Exercise objective: Copy the text of every row below word for word, leaving the pictures out of your answer.

Entries provided:
──────────
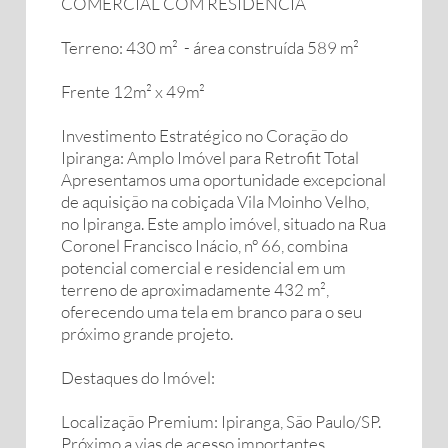
COMERCIAL COM RESIDÊNCIA
Terreno: 430 m² - área construída 589 m²
Frente 12m² x 49m²
Investimento Estratégico no Coração do
Ipiranga: Amplo Imóvel para Retrofit Total
Apresentamos uma oportunidade excepcional
de aquisição na cobiçada Vila Moinho Velho,
no Ipiranga. Este amplo imóvel, situado na Rua
Coronel Francisco Inácio, nº 66, combina
potencial comercial e residencial em um
terreno de aproximadamente 432 m²,
oferecendo uma tela em branco para o seu
próximo grande projeto.
Destaques do Imóvel:
Localização Premium: Ipiranga, São Paulo/SP.
Próximo a vias de acesso importantes,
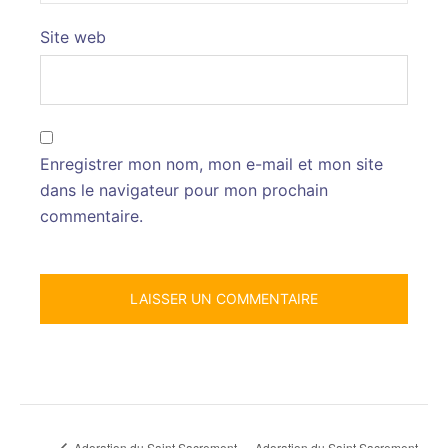
Site web
Enregistrer mon nom, mon e-mail et mon site
dans le navigateur pour mon prochain
commentaire.
Adoration du Saint Sacrement
Adoration du Saint Sacrement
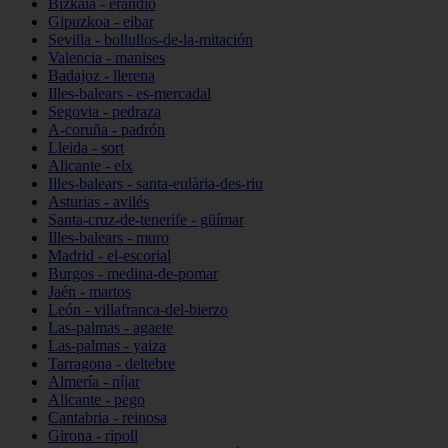
Bizkaia - erandio
Gipuzkoa - eibar
Sevilla - bollullos-de-la-mitación
Valencia - manises
Badajoz - llerena
Illes-balears - es-mercadal
Segovia - pedraza
A-coruña - padrón
Lleida - sort
Alicante - elx
Illes-balears - santa-eulària-des-riu
Asturias - avilés
Santa-cruz-de-tenerife - güímar
Illes-balears - muro
Madrid - el-escorial
Burgos - medina-de-pomar
Jaén - martos
León - villafranca-del-bierzo
Las-palmas - agaete
Las-palmas - yaiza
Tarragona - deltebre
Almería - níjar
Alicante - pego
Cantabria - reinosa
Girona - ripoll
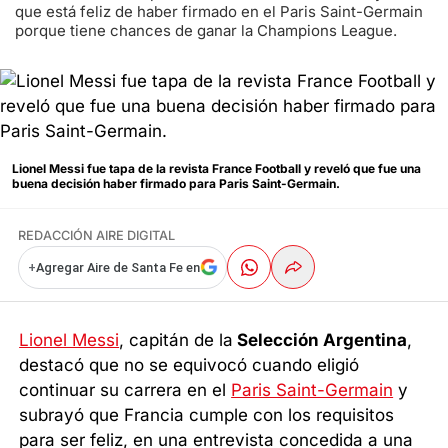
que está feliz de haber firmado en el Paris Saint-Germain
porque tiene chances de ganar la Champions League.
Lionel Messi fue tapa de la revista France Football y reveló que fue una
buena decisión haber firmado para Paris Saint-Germain.
REDACCIÓN AIRE DIGITAL
+
Agregar Aire de Santa Fe en
Lionel Messi
, capitán de la
Selección Argentina
,
destacó que no se equivocó cuando eligió
continuar su carrera en el
Paris Saint-Germain
y
subrayó que Francia cumple con los requisitos
para ser feliz, en una entrevista concedida a una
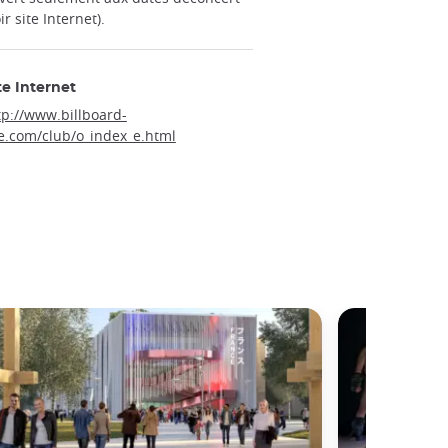
ir site Internet).
te Internet
tp://www.billboard-
ve.com/club/o_index_e.html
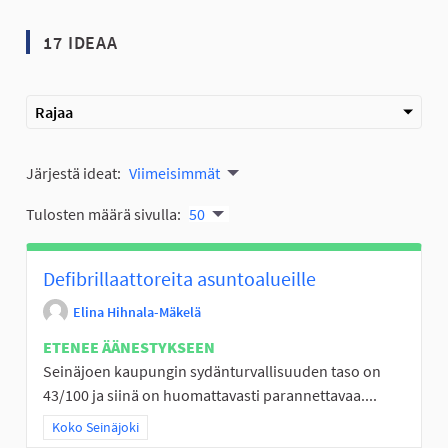
17 IDEAA
Rajaa
Järjestä ideat:
Viimeisimmät
Tulosten määrä sivulla:
50
Defibrillaattoreita asuntoalueille
Elina Hihnala-Mäkelä
ETENEE ÄÄNESTYKSEEN
Seinäjoen kaupungin sydänturvallisuuden taso on
43/100 ja siinä on huomattavasti parannettavaa....
Rajaa tulokset teeman mukaan: Koko Seinäjoki
Koko Seinäjoki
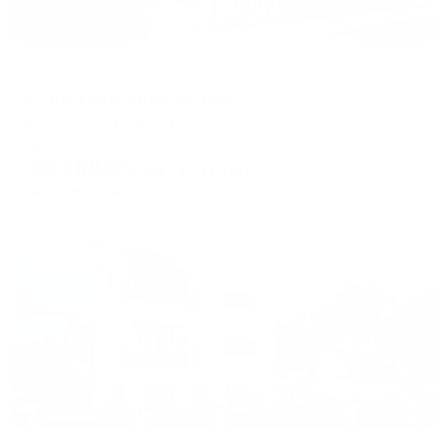
Отель
Golden Kids (Голден Кидс)
Геленджик, ул. Шевченко, 32
Мгновенное бронирование
32,796
₽
цена за
за сутки
8,199
₽ × 4 платежа
Жильё проверено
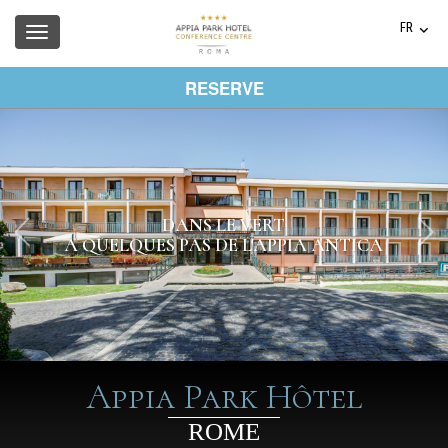
FR
IT
EN
RESERVE
DE
ES
DANS LE VERT
À QUELQUES PAS DE L'APPIA ANTICA
Appia Park Hôtel
ROME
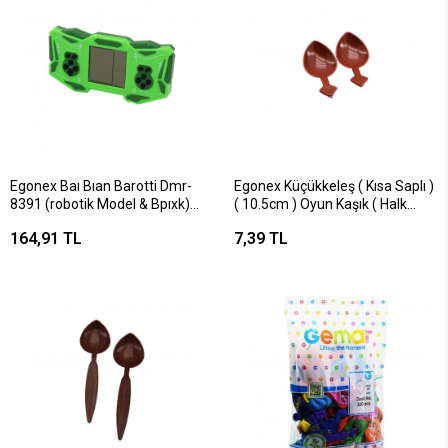
Egonex Baı Bıan Barotti Dmr-
Egonex Küçükkeleş ( Kısa Saplı )
8391 (robotik Model & Bpıxk)
( 10.5cm ) Oyun Kaşık ( Halk
Tetris (pilli) Elektronik Oyun
Oyunları ) ( Kahverengi Plastik
164,91 TL
7,39 TL
(level & Skor Ekranlı) (brıck
)*48x40
Game)*120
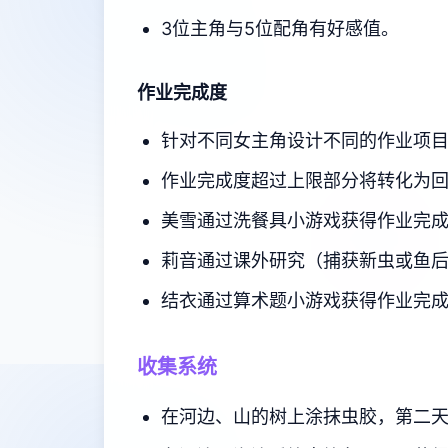
3位主角与5位配角有好感值。
作业完成度
针对不同女主角设计不同的作业项
作业完成度超过上限部分将转化为
美雪通过洗餐具小游戏获得作业完
莉音通过课外研究（捕获新虫或鱼
结衣通过算术题小游戏获得作业完
收集系统
在河边、山的树上涂抹虫胶，第二天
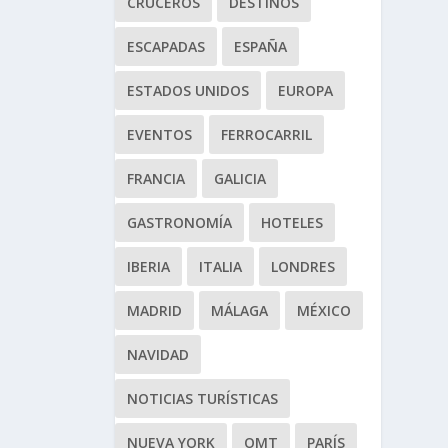
CRUCEROS
DESTINOS
ESCAPADAS
ESPAÑA
ESTADOS UNIDOS
EUROPA
EVENTOS
FERROCARRIL
FRANCIA
GALICIA
GASTRONOMÍA
HOTELES
IBERIA
ITALIA
LONDRES
MADRID
MÁLAGA
MÉXICO
NAVIDAD
NOTICIAS TURÍSTICAS
NUEVA YORK
OMT
PARÍS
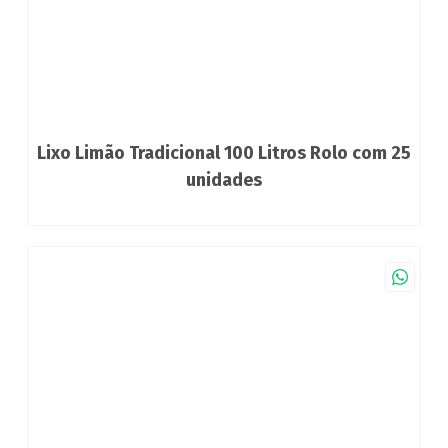
Lixo Limão Tradicional 100 Litros Rolo com 25
unidades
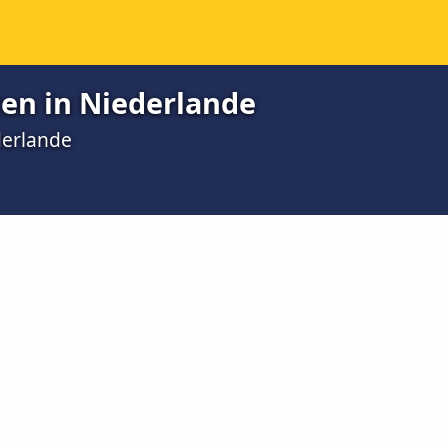
ten in Niederlande
derlande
──────────
Completed task:
COMERCIAL COM RESIDÊNCIA
Terreno: 430 m² - área construída 589 m²
Frente 12m² x 49m²
Investimento Estratégico no Coração do
Ipiranga: Amplo Imóvel para Retrofit Total
Apresentamos uma oportunidade excepcional
de aquisição na cobiçada Vila Moinho Velho,
no Ipiranga. Este amplo imóvel, situado na Rua
Coronel Francisco Inácio, nº 66, combina
potencial comercial e residencial em um
terreno de aproximadamente 432 m²,
oferecendo uma tela em branco para o seu
próximo grande projeto.
Destaques do Imóvel:
Localização Premium: Ipiranga, São Paulo/SP.
Próximo a vias de acesso importantes,
Site web
Enregistrer mon nom, mon e-mail et mon site
dans le navigateur pour mon prochain
commentaire.
Adoration du Saint Sacrement
Adoration du Saint Sacrement
Bizkaia - erandio
Gipuzkoa - eibar
Sevilla - bollullos-de-la-mitación
Valencia - manises
Badajoz - llerena
Illes-balears - es-mercadal
Segovia - pedraza
A-coruña - padrón
Lleida - sort
Alicante - elx
Illes-balears - santa-eulària-des-riu
Asturias - avilés
Santa-cruz-de-tenerife - güímar
Illes-balears - muro
Madrid - el-escorial
Burgos - medina-de-pomar
Jaén - martos
León - villafranca-del-bierzo
Las-palmas - agaete
Las-palmas - yaiza
Tarragona - deltebre
Almería - níjar
Alicante - pego
Cantabria - reinosa
Girona - ripoll
que está feliz de haber firmado en el Paris Saint-Germain
porque tiene chances de ganar la Champions League.
Lionel Messi fue tapa de la revista France Football y reveló que fue una
buena decisión haber firmado para Paris Saint-Germain.
REDACCIÓN AIRE DIGITAL
+
Agregar Aire de Santa Fe en
Lionel Messi
, capitán de la
Selección Argentina
,
destacó que no se equivocó cuando eligió
continuar su carrera en el
Paris Saint-Germain
y
subrayó que Francia cumple con los requisitos
para ser feliz, en una entrevista concedida a una
ir site Internet).
te Internet
tp://www.billboard-
ve.com/club/o_index_e.html
17 IDEAA
Rajaa
Järjestä ideat:
Viimeisimmät
Tulosten määrä sivulla:
50
Defibrillaattoreita asuntoalueille
Elina Hihnala-Mäkelä
ETENEE ÄÄNESTYKSEEN
Seinäjoen kaupungin sydänturvallisuuden taso on
43/100 ja siinä on huomattavasti parannettavaa....
Rajaa tulokset teeman mukaan: Koko Seinäjoki
Koko Seinäjoki
Отель
Golden Kids (Голден Кидс)
Геленджик, ул. Шевченко, 32
Мгновенное бронирование
32,796
₽
цена за
за сутки
8,199
₽ × 4 платежа
Жильё проверено
FR
IT
EN
RESERVE
DE
ES
DANS LE VERT
À QUELQUES PAS DE L'APPIA ANTICA
Appia Park Hôtel
ROME
Egonex Baı Bıan Barotti Dmr-
Egonex Küçükkeleş ( Kısa Saplı )
8391 (robotik Model & Bpıxk)
( 10.5cm ) Oyun Kaşık ( Halk
Tetris (pilli) Elektronik Oyun
Oyunları ) ( Kahverengi Plastik
164,91 TL
7,39 TL
(level & Skor Ekranlı) (brıck
)*48x40
Game)*120
3位主角与5位配角有好感值。
作业完成度
针对不同女主角设计不同的作业项
作业完成度超过上限部分将转化为
美雪通过洗餐具小游戏获得作业完
莉音通过课外研究（捕获新虫或鱼
结衣通过算术题小游戏获得作业完
收集系统
在河边、山的树上涂抹虫胶，第二天
CRUCEROS
DESTINOS
ESCAPADAS
ESPAÑA
ESTADOS UNIDOS
EUROPA
EVENTOS
FERROCARRIL
FRANCIA
GALICIA
GASTRONOMÍA
HOTELES
IBERIA
ITALIA
LONDRES
MADRID
MÁLAGA
MÉXICO
NAVIDAD
NOTICIAS TURÍSTICAS
NUEVA YORK
OMT
PARÍS
Lixo Limão Tradicional 100 Litros Rolo com 25
unidades
ten in Niederlande
derlande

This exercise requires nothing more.